I moved home to a poorer area to get my child into the best state school in the are my oh works from 6 till gone 10 most days to supplement with a tutor

And I sleep very well and night others make different choices to us some people would never downsize to a rough area in order for there children to go to a better school others would rather have nice holidays and a better car than pay £25 a hour for a tutor that's there look out

you talk about every one being equal how that working out in Cuba and ChinaHmm

NancyJones · 01/04/2014 09:31

Also, we will definitely be paying at secondary for social reasons. But not to avoid poorer kids but rather to avoid the fact that the state schools in my area considered 'good' are all single sex which I would always pay to avoid in the same way that I pay at primary to avoid church schools (my 2 nearest)

wordfactory · 01/04/2014 09:34

I think the idea that those of us who pay do so to avoid the hoi paloi is what people against private edcation like to think. It fits with their fixed paradigm. The truth is more nuanced.

babyfedleaning · 01/04/2014 09:34

Why should someone live in a bigger house/ drive a bigger car just because they have more money? Its capitalism, innit.

Minifingers · 01/04/2014 09:36

More - the only way to 'upgrade' state schools is to make them more representative of society as a whole.

A school is not just the staff, the management and the buildings. It's a community - largely made up of children.

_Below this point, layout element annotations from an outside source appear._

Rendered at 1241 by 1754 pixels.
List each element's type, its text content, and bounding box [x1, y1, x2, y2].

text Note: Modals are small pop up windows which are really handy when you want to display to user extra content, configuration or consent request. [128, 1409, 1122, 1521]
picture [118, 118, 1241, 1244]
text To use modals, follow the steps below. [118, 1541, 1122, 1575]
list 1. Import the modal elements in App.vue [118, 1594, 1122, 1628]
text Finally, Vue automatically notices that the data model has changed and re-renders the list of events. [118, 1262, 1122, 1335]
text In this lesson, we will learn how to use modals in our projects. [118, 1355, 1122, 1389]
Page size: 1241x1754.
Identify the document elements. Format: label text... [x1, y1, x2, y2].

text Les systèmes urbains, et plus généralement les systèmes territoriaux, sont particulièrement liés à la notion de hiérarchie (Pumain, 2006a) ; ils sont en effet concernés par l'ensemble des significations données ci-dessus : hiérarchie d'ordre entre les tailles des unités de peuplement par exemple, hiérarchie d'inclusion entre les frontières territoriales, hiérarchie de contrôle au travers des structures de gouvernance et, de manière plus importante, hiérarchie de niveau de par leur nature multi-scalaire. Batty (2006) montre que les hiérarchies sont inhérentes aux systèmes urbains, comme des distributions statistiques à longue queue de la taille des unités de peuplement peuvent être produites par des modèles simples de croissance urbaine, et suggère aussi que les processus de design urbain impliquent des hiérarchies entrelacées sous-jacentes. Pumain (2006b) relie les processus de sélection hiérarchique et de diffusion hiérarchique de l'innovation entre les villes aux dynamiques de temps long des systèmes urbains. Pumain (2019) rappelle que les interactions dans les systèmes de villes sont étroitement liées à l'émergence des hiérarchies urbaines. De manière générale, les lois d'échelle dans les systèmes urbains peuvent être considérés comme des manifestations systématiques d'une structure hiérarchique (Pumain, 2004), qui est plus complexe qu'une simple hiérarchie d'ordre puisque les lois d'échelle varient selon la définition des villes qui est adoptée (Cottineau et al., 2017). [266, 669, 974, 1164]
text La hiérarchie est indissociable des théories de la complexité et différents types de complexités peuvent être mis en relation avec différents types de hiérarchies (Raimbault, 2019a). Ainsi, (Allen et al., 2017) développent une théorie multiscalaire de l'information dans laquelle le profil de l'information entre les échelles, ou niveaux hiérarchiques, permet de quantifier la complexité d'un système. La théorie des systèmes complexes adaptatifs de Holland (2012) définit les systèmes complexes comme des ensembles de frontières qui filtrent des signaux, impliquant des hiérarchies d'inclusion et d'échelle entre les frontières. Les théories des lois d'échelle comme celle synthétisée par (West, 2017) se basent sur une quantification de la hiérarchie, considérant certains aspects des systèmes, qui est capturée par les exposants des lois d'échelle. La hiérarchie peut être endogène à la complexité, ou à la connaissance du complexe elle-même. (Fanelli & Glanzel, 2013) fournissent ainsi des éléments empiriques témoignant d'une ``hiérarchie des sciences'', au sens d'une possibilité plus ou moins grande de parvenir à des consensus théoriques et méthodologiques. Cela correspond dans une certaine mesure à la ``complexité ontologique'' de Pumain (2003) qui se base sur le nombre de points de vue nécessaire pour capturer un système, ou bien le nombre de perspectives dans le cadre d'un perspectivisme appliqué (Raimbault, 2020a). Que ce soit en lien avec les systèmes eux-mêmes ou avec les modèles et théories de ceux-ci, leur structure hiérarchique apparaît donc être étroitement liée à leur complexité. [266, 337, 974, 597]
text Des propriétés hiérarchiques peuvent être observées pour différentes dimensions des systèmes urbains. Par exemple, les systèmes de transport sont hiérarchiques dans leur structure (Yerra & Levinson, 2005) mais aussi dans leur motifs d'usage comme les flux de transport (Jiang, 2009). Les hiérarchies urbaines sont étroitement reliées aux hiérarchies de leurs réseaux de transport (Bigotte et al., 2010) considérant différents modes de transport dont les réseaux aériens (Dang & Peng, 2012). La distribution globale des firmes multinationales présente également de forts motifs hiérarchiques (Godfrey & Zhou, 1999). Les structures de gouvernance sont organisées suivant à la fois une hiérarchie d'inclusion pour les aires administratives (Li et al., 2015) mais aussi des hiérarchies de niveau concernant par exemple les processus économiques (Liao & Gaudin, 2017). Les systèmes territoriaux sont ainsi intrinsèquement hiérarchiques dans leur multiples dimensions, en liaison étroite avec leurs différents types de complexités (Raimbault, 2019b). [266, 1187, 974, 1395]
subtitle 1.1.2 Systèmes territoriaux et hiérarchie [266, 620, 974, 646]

Remove all the most talented, clever and well supported children from this community and you bring the while community down. we see this in socially deprived communities outside of the area of education too.

Schools which contain a disproportionate number of hard to educate children become challenging places to teach and to learn.

It's no point standing on the outside in your socially exclusive group saying 'if only state education was better I'd be willing for my children to attend state schools'. Come on in with your hard working and bright kids, and help MAKE it better.

If it's any comfort, the evidence suggests that committed parents who do this don't end up with children who fail - the children of supportive middle-class parents do very well in the state sector and achieve more highly at university than similarly well-qualified peers who have been educated in the private sector.

pommedeterre · 01/04/2014 09:39

What's so unfair about the clever kids getting a leg up?!

Why wouldn't we as a society want to develop brains.

Minifingers · 01/04/2014 09:39

Word - if your children's school contained the same proportion of disadvantaged children as my dc's school, it would feel like, and be, a completely different school and I very much doubt you'd be willing to pay for your children to be educated there.

wordfactory · 01/04/2014 09:39

mini if you read the report on degree grades closely, it doesn't actually support youRlr statement. Again, its much more nuanced.